>>>>>

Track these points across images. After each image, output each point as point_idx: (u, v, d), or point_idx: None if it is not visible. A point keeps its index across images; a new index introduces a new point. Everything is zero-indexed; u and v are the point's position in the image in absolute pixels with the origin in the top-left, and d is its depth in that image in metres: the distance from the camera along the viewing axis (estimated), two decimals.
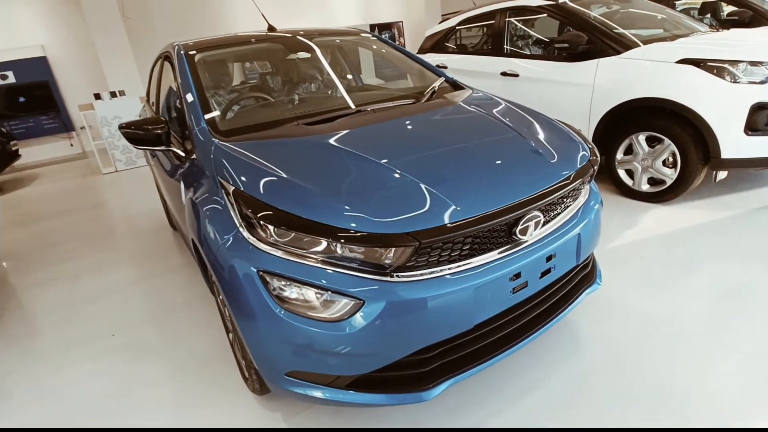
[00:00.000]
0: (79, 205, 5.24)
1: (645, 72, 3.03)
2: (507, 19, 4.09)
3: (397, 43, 10.91)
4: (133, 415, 1.84)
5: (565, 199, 1.61)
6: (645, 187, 3.27)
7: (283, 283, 1.31)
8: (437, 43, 4.92)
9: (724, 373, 1.70)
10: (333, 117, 1.94)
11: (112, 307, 2.72)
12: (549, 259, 1.51)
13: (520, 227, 1.42)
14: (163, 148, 2.01)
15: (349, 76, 2.76)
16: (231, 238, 1.43)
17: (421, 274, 1.31)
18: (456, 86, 2.50)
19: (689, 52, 2.89)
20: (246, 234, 1.39)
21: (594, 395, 1.67)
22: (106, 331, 2.46)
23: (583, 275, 1.82)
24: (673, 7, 4.75)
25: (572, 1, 3.70)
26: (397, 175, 1.45)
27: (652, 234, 2.85)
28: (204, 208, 1.61)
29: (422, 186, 1.40)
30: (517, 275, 1.43)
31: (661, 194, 3.19)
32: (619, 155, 3.34)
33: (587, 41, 3.36)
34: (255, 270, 1.34)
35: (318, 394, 1.38)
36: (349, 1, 10.21)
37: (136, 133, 1.99)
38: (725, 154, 2.81)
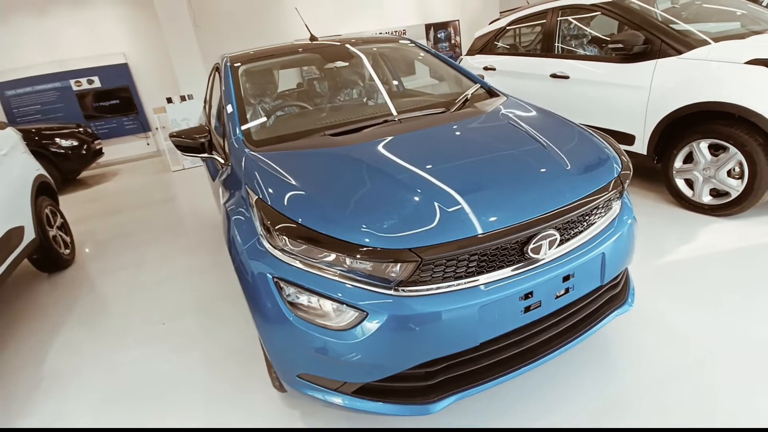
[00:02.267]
0: (151, 200, 5.75)
1: (709, 73, 2.78)
2: (559, 19, 3.91)
3: (452, 42, 10.77)
4: (166, 402, 2.01)
5: (587, 217, 1.54)
6: (706, 198, 3.00)
7: (295, 290, 1.38)
8: (487, 44, 4.81)
9: None
10: (359, 128, 1.99)
11: (166, 296, 2.98)
12: (566, 279, 1.46)
13: (532, 246, 1.38)
14: (206, 155, 2.17)
15: (385, 84, 2.79)
16: (253, 245, 1.53)
17: (426, 290, 1.32)
18: (491, 93, 2.45)
19: (761, 52, 2.61)
20: (265, 242, 1.48)
21: (618, 421, 1.59)
22: (158, 319, 2.70)
23: (612, 295, 1.72)
24: (756, 0, 4.27)
25: None
26: (409, 190, 1.47)
27: (711, 251, 2.62)
28: (233, 214, 1.73)
29: (432, 201, 1.40)
30: (529, 294, 1.39)
31: (725, 207, 2.91)
32: (678, 163, 3.09)
33: (644, 41, 3.13)
34: (271, 276, 1.42)
35: (325, 397, 1.44)
36: (404, 1, 10.22)
37: (183, 141, 2.16)
38: None
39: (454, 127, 1.97)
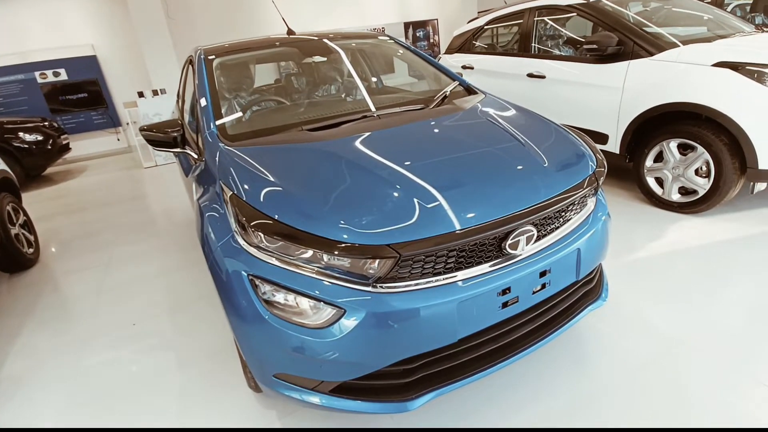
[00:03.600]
0: (120, 198, 5.55)
1: (678, 75, 2.87)
2: (535, 19, 3.97)
3: (431, 41, 10.81)
4: (136, 406, 1.94)
5: (563, 213, 1.56)
6: (675, 196, 3.10)
7: (270, 288, 1.35)
8: (465, 43, 4.84)
9: (743, 408, 1.58)
10: (337, 123, 1.96)
11: (136, 297, 2.87)
12: (543, 274, 1.47)
13: (510, 242, 1.39)
14: (178, 150, 2.10)
15: (364, 80, 2.77)
16: (227, 242, 1.48)
17: (404, 286, 1.31)
18: (470, 90, 2.46)
19: (727, 55, 2.71)
20: (240, 238, 1.44)
21: (591, 416, 1.61)
22: (128, 320, 2.60)
23: (587, 290, 1.75)
24: (721, 5, 4.44)
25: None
26: (387, 186, 1.45)
27: (679, 247, 2.71)
28: (207, 210, 1.67)
29: (410, 197, 1.39)
30: (507, 290, 1.40)
31: (693, 205, 3.01)
32: (649, 162, 3.18)
33: (618, 42, 3.21)
34: (246, 274, 1.38)
35: (302, 397, 1.42)
36: None
37: (154, 136, 2.09)
38: (763, 164, 2.62)
39: (433, 123, 1.97)
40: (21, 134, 6.39)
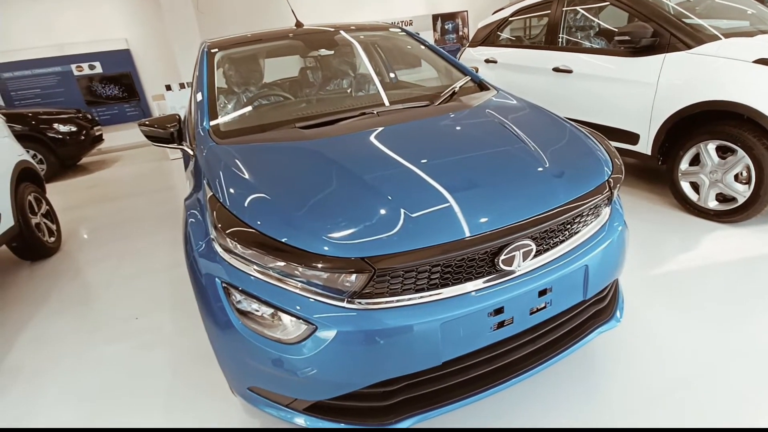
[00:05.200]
0: (147, 189, 5.68)
1: (718, 71, 2.59)
2: (564, 9, 3.72)
3: (460, 33, 10.52)
4: (125, 407, 1.92)
5: (569, 226, 1.40)
6: (712, 203, 2.83)
7: (243, 297, 1.27)
8: (489, 36, 4.62)
9: None
10: (335, 120, 1.86)
11: (145, 290, 2.88)
12: (543, 293, 1.32)
13: (503, 257, 1.25)
14: (175, 146, 2.05)
15: (376, 75, 2.64)
16: (205, 245, 1.42)
17: (384, 302, 1.20)
18: (482, 86, 2.30)
19: None
20: (216, 244, 1.36)
21: None
22: (132, 314, 2.61)
23: (597, 310, 1.58)
24: (764, 1, 4.04)
25: None
26: (371, 192, 1.33)
27: (714, 260, 2.46)
28: (191, 208, 1.61)
29: (396, 206, 1.27)
30: (500, 310, 1.26)
31: (731, 213, 2.73)
32: (684, 165, 2.92)
33: (653, 33, 2.94)
34: (219, 281, 1.31)
35: (279, 414, 1.34)
36: None
37: (153, 131, 2.05)
38: None
39: (433, 122, 1.83)
40: (56, 125, 6.63)
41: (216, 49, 2.34)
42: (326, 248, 1.18)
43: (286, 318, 1.21)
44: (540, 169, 1.46)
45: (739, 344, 1.83)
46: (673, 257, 2.53)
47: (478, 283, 1.26)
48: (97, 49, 8.18)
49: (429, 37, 10.18)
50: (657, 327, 1.97)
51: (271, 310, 1.23)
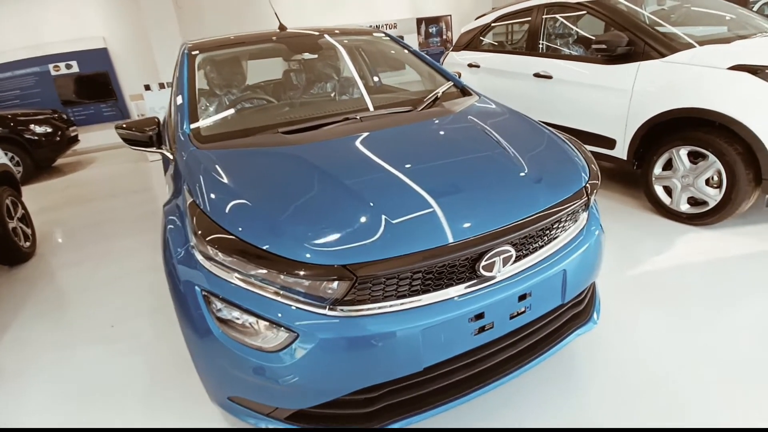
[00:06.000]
0: (124, 190, 5.57)
1: (691, 78, 2.68)
2: (544, 17, 3.79)
3: (444, 37, 10.61)
4: (102, 407, 1.88)
5: (548, 231, 1.43)
6: (684, 207, 2.92)
7: (223, 305, 1.26)
8: (472, 40, 4.68)
9: None
10: (317, 125, 1.86)
11: (120, 296, 2.82)
12: (523, 298, 1.35)
13: (484, 263, 1.27)
14: (154, 149, 2.02)
15: (360, 79, 2.65)
16: (184, 251, 1.40)
17: (366, 309, 1.21)
18: (465, 92, 2.33)
19: (744, 57, 2.52)
20: (195, 251, 1.35)
21: None
22: (107, 321, 2.55)
23: (575, 313, 1.62)
24: (746, 4, 4.19)
25: None
26: (354, 199, 1.34)
27: (686, 261, 2.55)
28: (170, 214, 1.59)
29: (378, 212, 1.28)
30: (480, 315, 1.28)
31: (703, 216, 2.83)
32: (657, 170, 3.01)
33: (628, 42, 3.03)
34: (199, 289, 1.30)
35: (259, 424, 1.33)
36: None
37: (129, 134, 2.01)
38: None
39: (415, 128, 1.84)
40: (32, 126, 6.44)
41: (197, 51, 2.31)
42: (308, 255, 1.18)
43: (267, 326, 1.21)
44: (521, 174, 1.48)
45: (713, 341, 1.89)
46: (648, 259, 2.60)
47: (459, 289, 1.28)
48: (74, 48, 7.97)
49: (413, 39, 10.22)
50: (633, 327, 2.03)
51: (252, 318, 1.22)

<<<<<

WORK INSTRUCTION -> The lines from the beginning of the listing above through the line holding "38: (725, 154, 2.81)" are to be duplicated exactly, and the pictures omitted.

RESPONSE ->
Track these points across images. After each image, output each point as point_idx: (u, v, d), or point_idx: None if it is not visible. A point keeps its index across images; a new index introduces a new point. Everything is zero-indexed; u and v are the point's position in the image in absolute pixels with the origin in the top-left, and d is its depth in that image in metres: the distance from the camera along the viewing axis (estimated), two decimals.
[00:00.000]
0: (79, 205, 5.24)
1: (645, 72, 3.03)
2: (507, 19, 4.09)
3: (397, 43, 10.91)
4: (133, 415, 1.84)
5: (565, 199, 1.61)
6: (645, 187, 3.27)
7: (283, 283, 1.31)
8: (437, 43, 4.92)
9: (724, 373, 1.70)
10: (333, 117, 1.94)
11: (112, 307, 2.72)
12: (549, 259, 1.51)
13: (520, 227, 1.42)
14: (163, 148, 2.01)
15: (349, 76, 2.76)
16: (231, 238, 1.43)
17: (421, 274, 1.31)
18: (456, 86, 2.50)
19: (689, 52, 2.89)
20: (246, 234, 1.39)
21: (594, 395, 1.67)
22: (106, 331, 2.46)
23: (583, 275, 1.82)
24: (673, 7, 4.75)
25: (572, 1, 3.70)
26: (397, 175, 1.45)
27: (652, 234, 2.85)
28: (204, 208, 1.61)
29: (422, 186, 1.40)
30: (517, 275, 1.43)
31: (661, 194, 3.19)
32: (619, 155, 3.34)
33: (587, 41, 3.36)
34: (255, 270, 1.34)
35: (318, 394, 1.38)
36: (349, 1, 10.21)
37: (136, 133, 1.99)
38: (725, 154, 2.81)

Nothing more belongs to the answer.